• Excerpted records
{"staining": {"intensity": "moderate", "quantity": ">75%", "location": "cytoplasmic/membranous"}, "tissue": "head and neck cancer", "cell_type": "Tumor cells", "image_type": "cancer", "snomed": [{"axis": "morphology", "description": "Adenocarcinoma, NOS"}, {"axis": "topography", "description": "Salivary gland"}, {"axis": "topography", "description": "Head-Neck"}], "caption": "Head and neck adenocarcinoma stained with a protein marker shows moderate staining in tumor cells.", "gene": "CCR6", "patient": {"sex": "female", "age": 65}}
* * *
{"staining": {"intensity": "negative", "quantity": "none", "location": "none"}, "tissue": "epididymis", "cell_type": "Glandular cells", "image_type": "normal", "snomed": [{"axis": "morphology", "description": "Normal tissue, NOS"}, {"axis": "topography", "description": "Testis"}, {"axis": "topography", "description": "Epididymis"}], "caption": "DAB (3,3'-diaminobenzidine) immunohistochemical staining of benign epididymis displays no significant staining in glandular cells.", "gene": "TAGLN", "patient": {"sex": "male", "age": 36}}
...
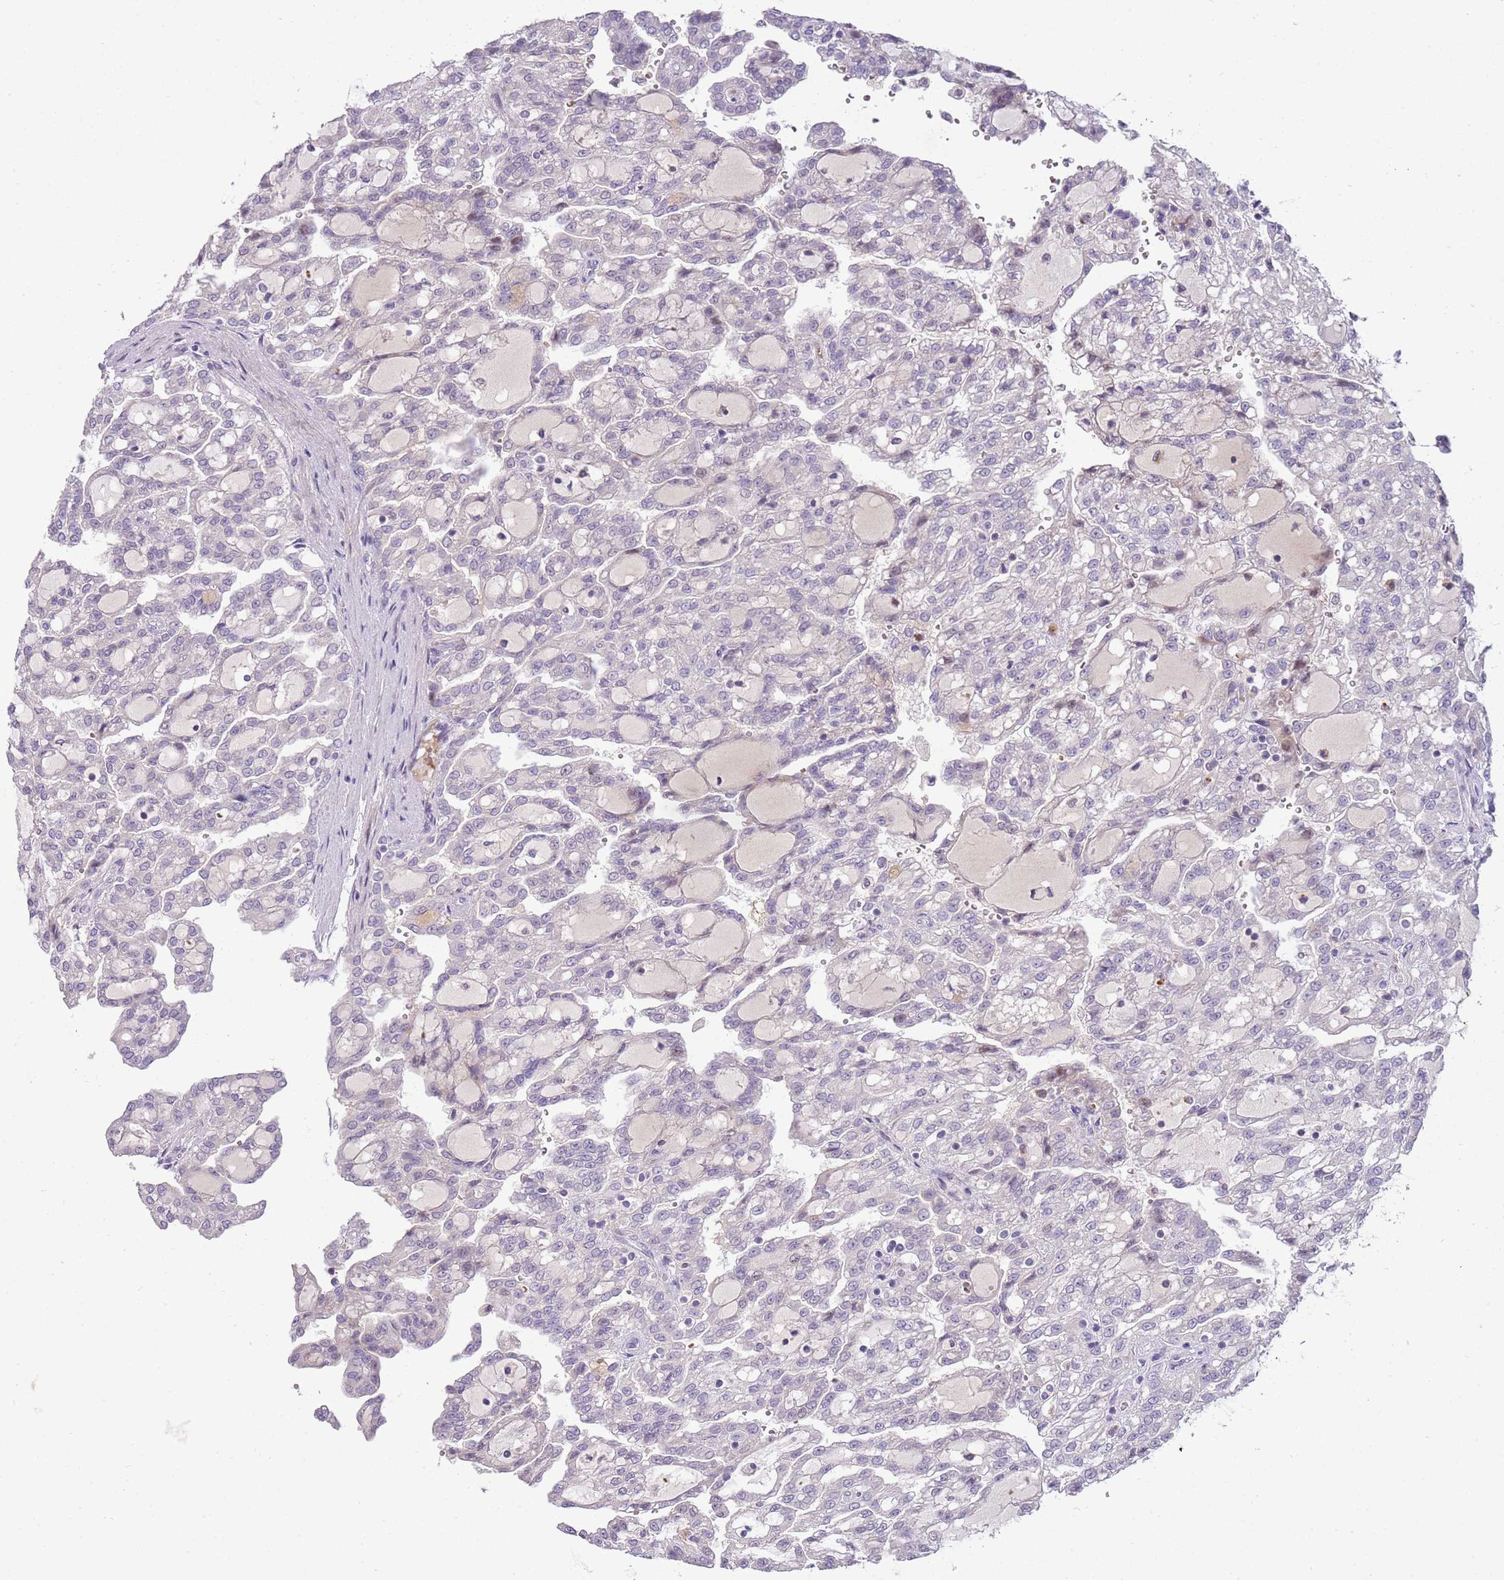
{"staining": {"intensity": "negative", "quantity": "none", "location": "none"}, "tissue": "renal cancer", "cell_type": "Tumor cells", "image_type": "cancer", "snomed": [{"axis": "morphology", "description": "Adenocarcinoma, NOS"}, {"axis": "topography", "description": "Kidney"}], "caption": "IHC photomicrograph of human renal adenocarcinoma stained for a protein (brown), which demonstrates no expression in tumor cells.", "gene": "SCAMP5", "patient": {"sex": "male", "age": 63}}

• Work instruction
Could you find every line in the records above that contains the word "Tumor" and copy it?

• Solved problem
{"staining": {"intensity": "moderate", "quantity": ">75%", "location": "cytoplasmic/membranous"}, "tissue": "head and neck cancer", "cell_type": "Tumor cells", "image_type": "cancer", "snomed": [{"axis": "morphology", "description": "Adenocarcinoma, NOS"}, {"axis": "topography", "description": "Salivary gland"}, {"axis": "topography", "description": "Head-Neck"}], "caption": "Head and neck adenocarcinoma stained with a protein marker shows moderate staining in tumor cells.", "gene": "CCR6", "patient": {"sex": "female", "age": 65}}
{"staining": {"intensity": "negative", "quantity": "none", "location": "none"}, "tissue": "renal cancer", "cell_type": "Tumor cells", "image_type": "cancer", "snomed": [{"axis": "morphology", "description": "Adenocarcinoma, NOS"}, {"axis": "topography", "description": "Kidney"}], "caption": "IHC photomicrograph of human renal adenocarcinoma stained for a protein (brown), which demonstrates no expression in tumor cells.", "gene": "SCAMP5", "patient": {"sex": "male", "age": 63}}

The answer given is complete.